秘密保護法案が成立しました。法案そのものについての論評は、いまさら私がするまでも無く、良質なものが溢れかえっていますので、今回は少し視点を変えて、「メディアが連日連夜、反対の論陣を張ってきたのに、ついに国民的『高まり』が起こらなかった」という点について見て見たいと思います。

秘密保護法案反対のメディアの論陣はすさまじいものがありました。たとえば、昨日の朝日新聞の一面トップの見出しは破格の文字サイズでしたし、同紙の12月2日朝刊「福島事故直後に「原子力再生」 経産省が機密文書」では、記事の本旨は「経産省が原発推進を核心的に位置づけている機密文書が発見された」ということであるのに、なぜか末尾に「特定秘密保護法案では原発にかかわる文書なども秘匿されかねない。国民がこれらの政策立案過程を検証できなくなる恐れもある。」という一文を挿入するという徹底さでした。にもかかわらず、ついに国民的な「高まり」は起こりませんでした。

当ブログでは、移転前の旧ブログの頃から、気の向くままに「メディア報道と世論の関係」について考えてきました。このテーマは人気のテーマで、他にも多くの方々が考察を深めており、私も大いに刺激をうけ勉強させていただいています。

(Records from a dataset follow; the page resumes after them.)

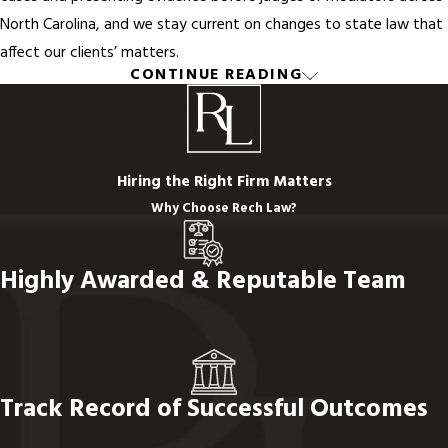
North Carolina, and we stay current on changes to state law that
affect our clients’ matters.
CONTINUE READING
Our attorneys advise clients on a wide range of family law topics,
including:
Filing taxes jointly or separately after marriage
Hiring the Right Firm Matters
Property division during a divorce
Why Choose Rech Law?
Drafting custodial agreements
Negotiating alimony payments
Highly Awarded & Reputable Team
Establishing
paternity
Resolving child support disputes
Visitation rights for children born outside of marriage
Beyond legal knowledge, our attorneys bring strong
Track Record of Successful Outcomes
communication skills and genuine empathy to every client
relationship. Family law is an emotionally demanding field. We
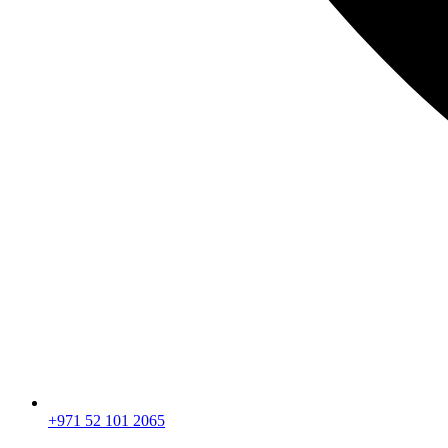
+971 52 101 2065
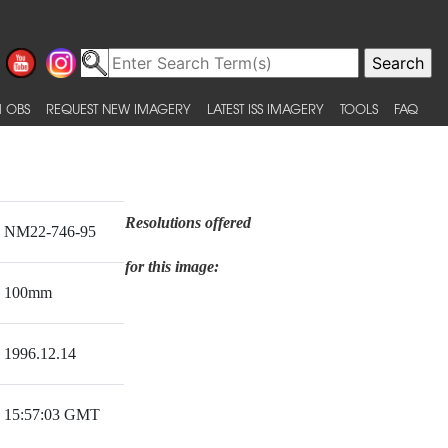
 OBS
REQUEST NEW IMAGERY
LATEST ISS IMAGERY
TOOLS
FAQ
Resolutions offered
NM22-746-95
for this image:
100mm
1996.12.14
15:57:03 GMT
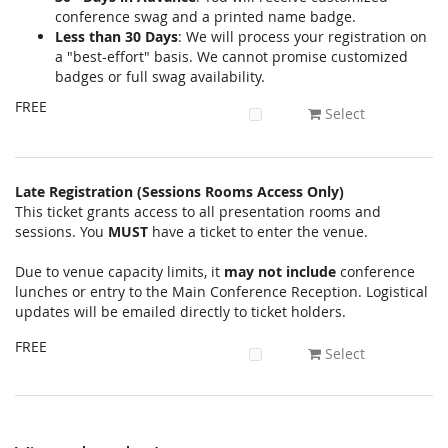
conference swag and a printed name badge.
Less than 30 Days
: We will process your registration on
a "best-effort" basis. We cannot promise customized
badges or full swag availability.
FREE
Select
Late Registration (Sessions Rooms Access Only)
This ticket grants access to all presentation rooms and
sessions. You
MUST
have a ticket to enter the venue.
Due to venue capacity limits, it
may not include
conference
lunches or entry to the Main Conference Reception. Logistical
updates will be emailed directly to ticket holders.
FREE
Select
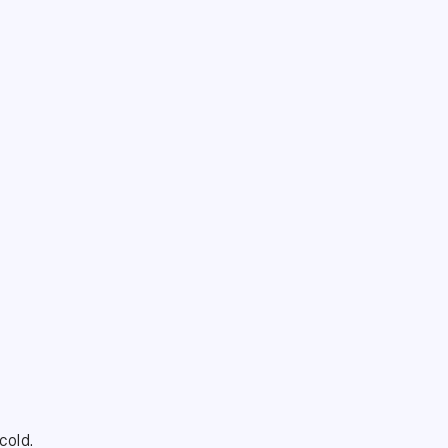
cold.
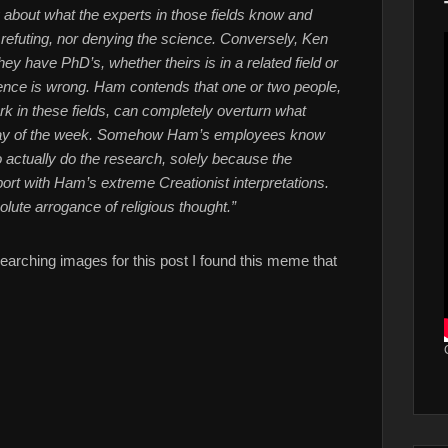
y about what the experts in those fields know and
 refuting, nor denying the science. Conversely, Ken
 have PhD’s, whether theirs is in a related field or
 science is wrong. Ham contends that one or two people,
k in these fields, can completely overturn what
 day of the week. Somehow Ham’s employees know
ho actually do the research, solely because the
rt with Ham’s extreme Creationist interpretations.
olute arrogance of religious thought.”
earching images for this post I found this meme that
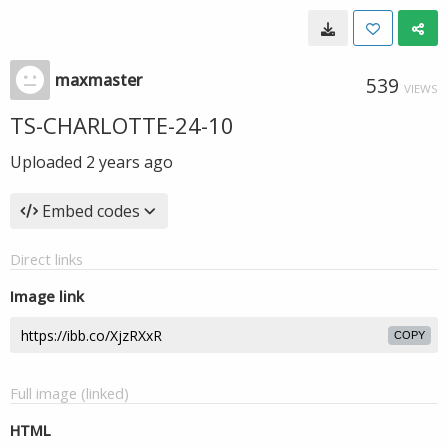
maxmaster
539
VIEWS
TS-CHARLOTTE-24-10
Uploaded
2 years ago
Embed codes
Direct links
Image link
COPY
Full image (linked)
HTML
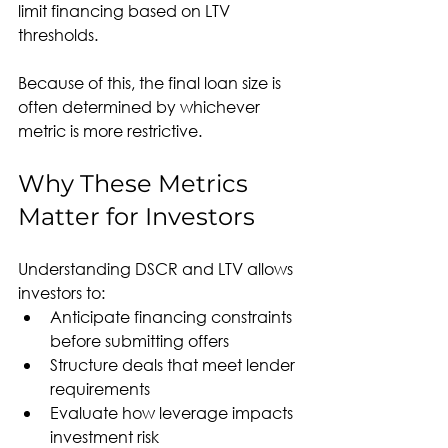
limit financing based on LTV 
thresholds.
Because of this, the final loan size is 
often determined by whichever 
metric is more restrictive.
Why These Metrics 
Matter for Investors
Understanding DSCR and LTV allows 
investors to:
Anticipate financing constraints 
before submitting offers
Structure deals that meet lender 
requirements
Evaluate how leverage impacts 
investment risk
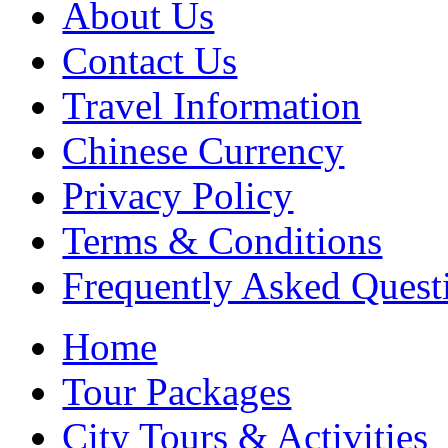
About Us
Contact Us
Travel Information
Chinese Currency
Privacy Policy
Terms & Conditions
Frequently Asked Quest
Home
Tour Packages
City Tours & Activities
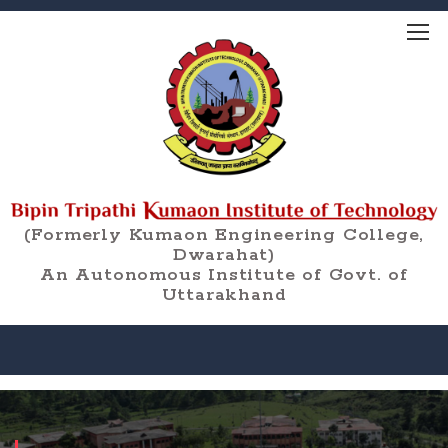
(Formerly Kumaon Engineering College,
Dwarahat)
An Autonomous Institute of Govt. of
Uttarakhand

しかし、このテーマを論じる方々の中には、「メディア報道と世論の関係」を、「メディア報道による世論形成・世論誘導」という側面に過度に注目し、「メディアがこんな報道をするからいけないんだ!」という結論、メディア悪玉論を声高に主張している方が少なくありません。特に、テレビメディアが、ともすれば情に訴えるような報道方法を取るために、そうした「感情的な部分」に世の中が左右されることをヨシとしない論理的・理性的な立場の方々が、そうした主張を展開することが多いように見受けられます。たとえば、司法報道――典型的には光市事件報道――では、法律的な原則を重視する方々がそうした主張を展開されていました。また、政治報道では、いわゆる「小泉改革」を快く思わない左派的な方々(民主党左派や共産党の支持者、あるいは共産党中央自身の「反共攻撃論」もその一種か)が、「小泉劇場」を例に挙げてそうした主張を展開されていました。

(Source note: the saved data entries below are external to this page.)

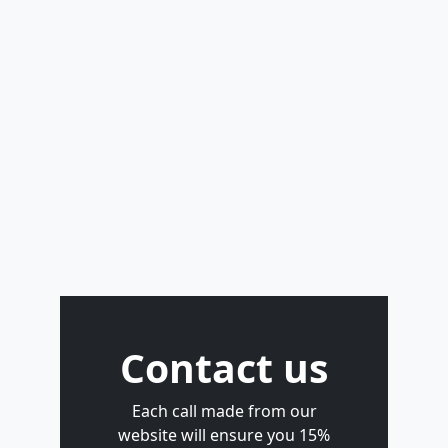
Contact us
Each call made from our
website will ensure you 15%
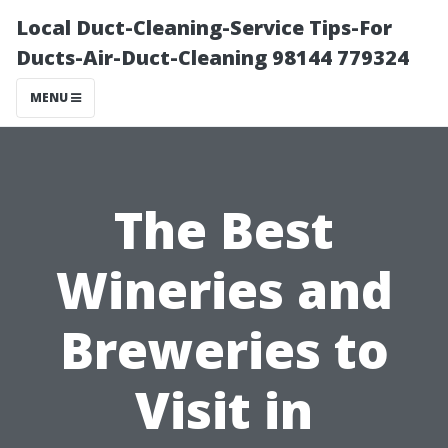
Local Duct-Cleaning-Service Tips-For
Ducts-Air-Duct-Cleaning 98144 779324
MENU
The Best
Wineries and
Breweries to
Visit in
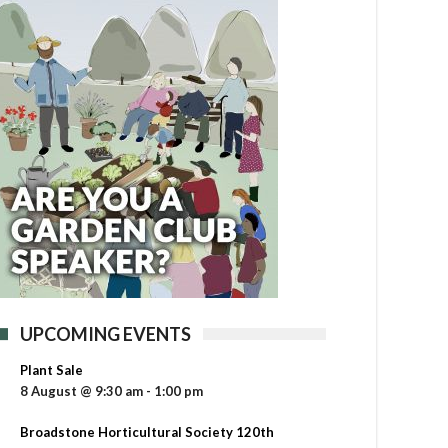
UPCOMING EVENTS
Plant Sale
8 August @ 9:30 am
-
1:00 pm
Broadstone Horticultural Society 120th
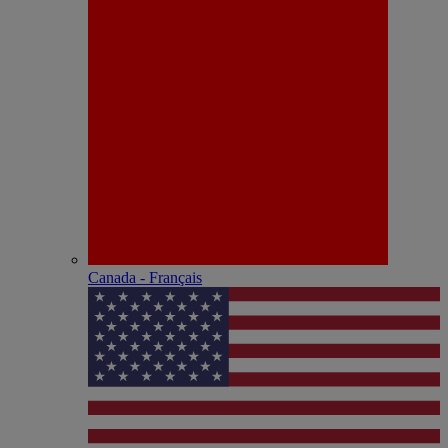
Canada - Français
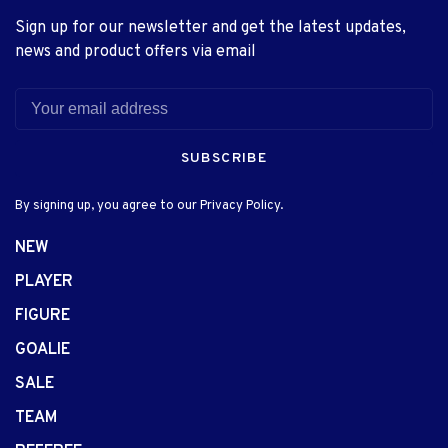
Sign up for our newsletter and get the latest updates,
news and product offers via email
SUBSCRIBE
By signing up, you agree to our Privacy Policy.
NEW
PLAYER
FIGURE
GOALIE
SALE
TEAM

「メディア報道による世論形成・世論誘導」は、換言すれば「知識の外部注入」であります(レーニン的な外部注入論は、私はあまりマジメに勉強する気にならず――毛沢東の大衆路線の方がシックリきたからレーニンはほとんど覚えていない――そこまで詳しくは知らないので、とりあえずは「同音異義語」として考えてください)。「外部注入」ということは、すなわち、「注入する側」と「注入される側」がいる、「供給側」と「被供給(受益)側」がいるわけです。

「党の見解」や「世間様」への同調圧力が強い環境下であるならまだしも、そうでない場合、ある特定の見解を受け入れるかどうかは、「供給量の多寡」すなわち「注入する側」の事情ではなく、「その見解を受け入れるかどうか」という「注入される側」の都合に依ります。「注入される側」が納得する内容であれば受容(需要の誤変換じゃないよ!)されますし、そうでなければ受容されないのです。それどころか、光市事件のように、世論がメディア以上に加熱すると、普段の「注入する側」と「注入される側」の関係性が逆転するという事態すら起こりうるのです。このように、「注入する側のアクション」も重要な要素だとは思いますが、同じかそれ以上に、「注入される側の受容素地」も重要であり、事の真相は、注入側と被注入側の相互作用なのではないでしょうか。

今回の秘密保護法案を巡るメディアの加熱ぶりと世論の冷めっぷりは、「注入側と被注入側の相互作用」を事の真相とする私の見立てを補強するものであると思います。注入側は稀に見る大キャンペーンを張っていたのに、被注入側にとっては特に興味を掻き立てられる内容ではなく、結果としてついに国民的『高まり』が起きなかったのです。メディアがどんなに騒ぎ立てても、大衆の側に受け入れる素地が無ければ結実しない――それが如実に現れた一例でした。